── Given records

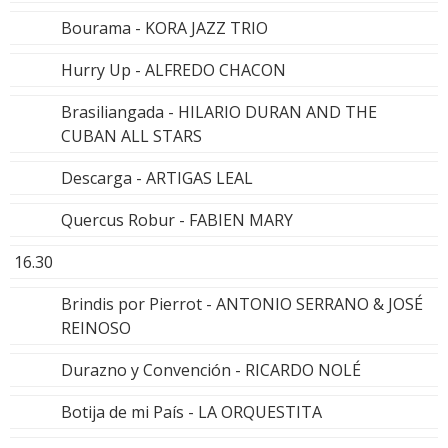
Bourama - KORA JAZZ TRIO
Hurry Up - ALFREDO CHACON
Brasiliangada - HILARIO DURAN AND THE
CUBAN ALL STARS
Descarga - ARTIGAS LEAL
Quercus Robur - FABIEN MARY
16.30
Brindis por Pierrot - ANTONIO SERRANO & JOSÉ
REINOSO
Durazno y Convención - RICARDO NOLÉ
Botija de mi País - LA ORQUESTITA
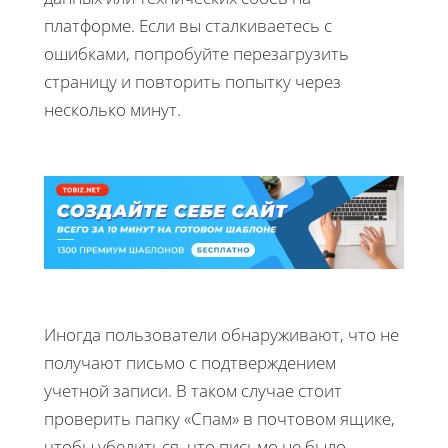
платформе. Если вы сталкиваетесь с
ошибками, попробуйте перезагрузить
страницу и повторить попытку через
несколько минут.
Иногда пользователи обнаруживают, что не
получают письмо с подтверждением
учетной записи. В таком случае стоит
проверить папку «Спам» в почтовом ящике,
чтобы убедиться, что письмо не было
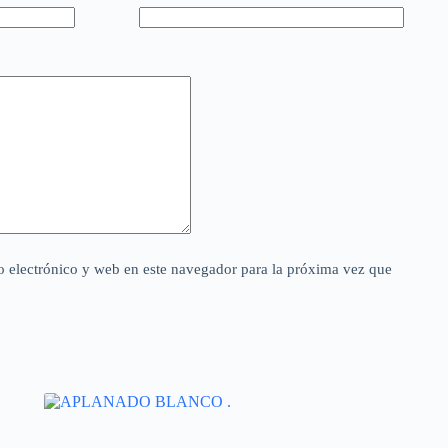
 electrónico y web en este navegador para la próxima vez que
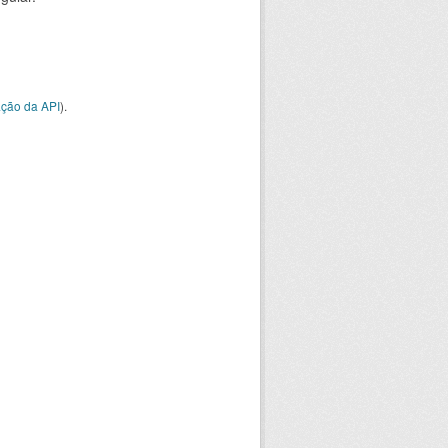
ção da API
).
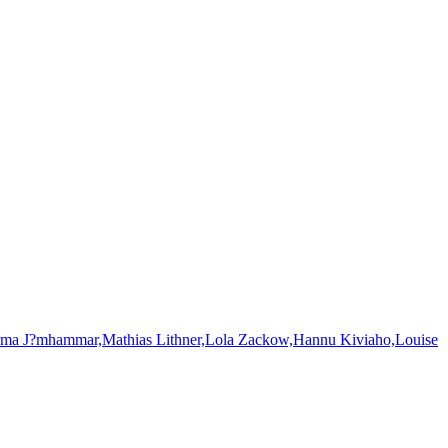
,Mathias Lithner,Lola Zackow,Hannu Kiviaho,Louise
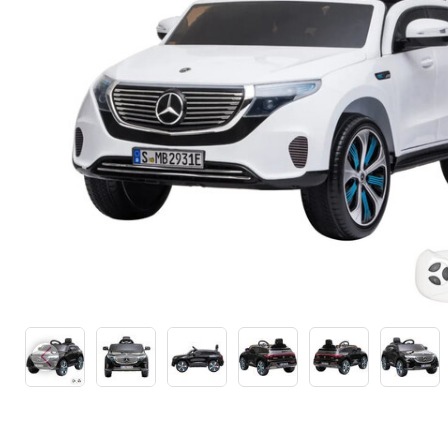
Каталки,толокары
Премиум под заказ
Аксессуары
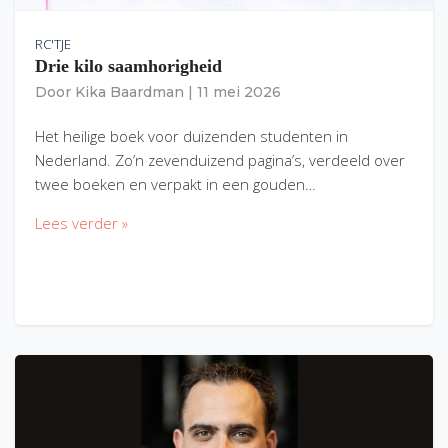
RC'TJE
Drie kilo saamhorigheid
Door
Kika Baardman
|
11 mei 2026
Het heilige boek voor duizenden studenten in
Nederland. Zo’n zevenduizend pagina’s, verdeeld over
twee boeken en verpakt in een gouden…
Lees verder »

────

**Directive**
Restate each of the entries above word for word and skip every image.

**Task answer**
Bourama - KORA JAZZ TRIO
Hurry Up - ALFREDO CHACON
Brasiliangada - HILARIO DURAN AND THE
CUBAN ALL STARS
Descarga - ARTIGAS LEAL
Quercus Robur - FABIEN MARY
16.30
Brindis por Pierrot - ANTONIO SERRANO & JOSÉ
REINOSO
Durazno y Convención - RICARDO NOLÉ
Botija de mi País - LA ORQUESTITA
платформе. Если вы сталкиваетесь с
ошибками, попробуйте перезагрузить
страницу и повторить попытку через
несколько минут.
Иногда пользователи обнаруживают, что не
получают письмо с подтверждением
учетной записи. В таком случае стоит
проверить папку «Спам» в почтовом ящике,
чтобы убедиться, что письмо не было
 electrónico y web en este navegador para la próxima vez que
ção da API
).
,Mathias Lithner,Lola Zackow,Hannu Kiviaho,Louise
Каталки,толокары
Премиум под заказ
Аксессуары
RC'TJE
Drie kilo saamhorigheid
Door
Kika Baardman
|
11 mei 2026
Het heilige boek voor duizenden studenten in
Nederland. Zo’n zevenduizend pagina’s, verdeeld over
twee boeken en verpakt in een gouden…
Lees verder »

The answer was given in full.